SHOUGANG LANZA (HKEX: 02553), a company specializing in carbon capture, utilization, and storage (CCUS) technologies, commenced trading on the Hong Kong Stock Exchange today.
The company offered 40 million H shares globally at a final price of HK$14.6 per share, raising gross proceeds of HK$584 million.
After deducting underwriting fees and other offering expenses totaling approximately HK$97.54 million, the net proceeds amounted to HK$486 million.
The listing followed several delays; the company initially targeted a July 2025 debut, but the process was postponed due to litigation involving its second-largest shareholder, Hainan Jiyuan Junyi Biotechnology Co., Ltd.
The listing proceeded after SHOUGANG LANZA reached a settlement agreement with Hainan Jiyuan in March 2026, leading to the withdrawal of the lawsuit.
The stock opened at HK$29.98, surging 105% above its offer price.
It closed its first trading day at HK$21.06, a gain of 44%, giving the company a market capitalization of approximately HK$8.42 billion.
Financial Performance Overview
Founded in 2011, SHOUGANG LANZA operates a business model centered on the sale of low-carbon products like ethanol and microbial protein, as well as providing comprehensive low-carbon solutions for industrial clients.
The company's revenue is primarily derived from sales of ethanol, microbial protein, and by-products such as biogas and crude alcohol.
According to its prospectus, the company reported revenues of 593 million yuan, 564 million yuan, and 522 million yuan for 2023, 2024, and 2025, respectively.
Gross profit turned negative in recent years, standing at 17.71 million yuan in 2023, then losses of 93.35 million yuan in 2024 and 128 million yuan in 2025.
Net losses for the same period widened significantly from 110 million yuan in 2023 to 246 million yuan in 2024 and 325 million yuan in 2025.
EBITDA followed a similar negative trend, reported at 14.17 million yuan for 2023, then negative 82.46 million yuan for 2024 and negative 155 million yuan for 2025.
As of December 31, 2025, the company held cash and cash equivalents of 68.74 million yuan, reflecting a continued decline.
Total assets were 2.5 billion yuan, with total liabilities of 1.9 billion yuan, resulting in total equity of 609 million yuan.
Key Shareholders and Capital Structure
The company's executive director is Ms. Dong Yan.
Prior to the listing, Shougang Group was the largest shareholder, directly holding approximately 26.54% of the issued share capital.
NZ Tang Ming held about 9.48%, and Caofeidian Fund held roughly 3.54%.
NZ Tang Ming, a New Zealand-registered investment company, is 65.57% owned by executive director Dong Yan, 30.89% by Beijing Shouye Xinyuan Technology Development Co., Ltd. (ultimately controlled by the Changping State-owned Assets Supervision and Administration Commission), and 3.54% by an independent third party.

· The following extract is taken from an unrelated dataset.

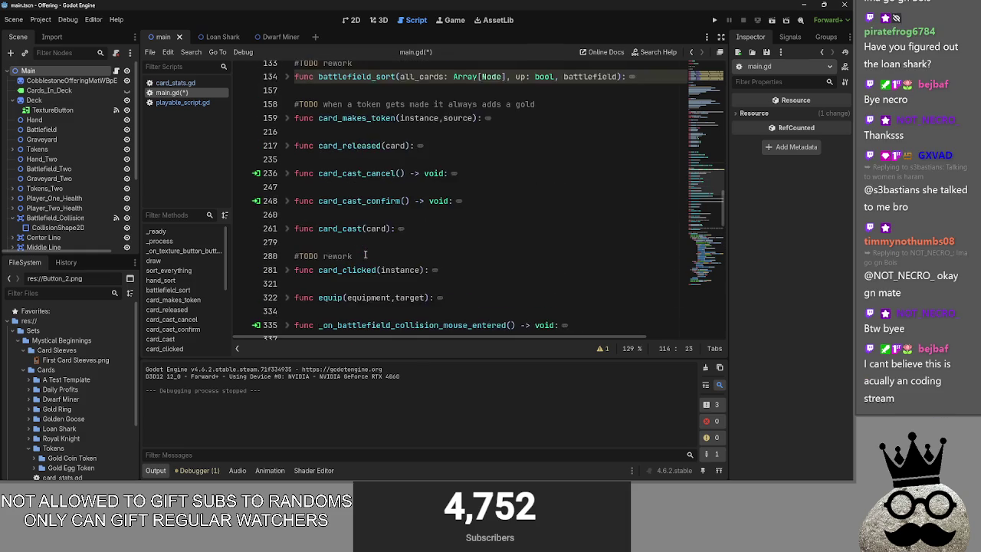
left_click(288, 270)
left_click(289, 270)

Other significant pre-IPO shareholders included Shanghai Mingda Industrial Co., Ltd. (15.34%), LanzaTech Hong Kong Limited (9.31%), Ruihong Investment (7.27%), Mitsui & Co., Ltd. (4.61%), Shanghai Dehui (4.56%), Guofu Yonglang (3.34%), and Pingyang Puyi (2.92%).
Post-IPO Shareholding Changes
Following the offering, Shougang Group's stake diluted to 23.88%.
The combined holding of Shanghai Mingda Industrial and Shanghai Dehui is 17.91%.
NZ Tang Ming's stake is now 8.53%, and LanzaTech Hong Kong holds 8.38%.
Ruihong Investment holds 6.54%, Mitsui & Co., Ltd. holds 4.15%, and Caofeidian Fund holds 3.19%.
Public shareholders hold a 10% stake in the company.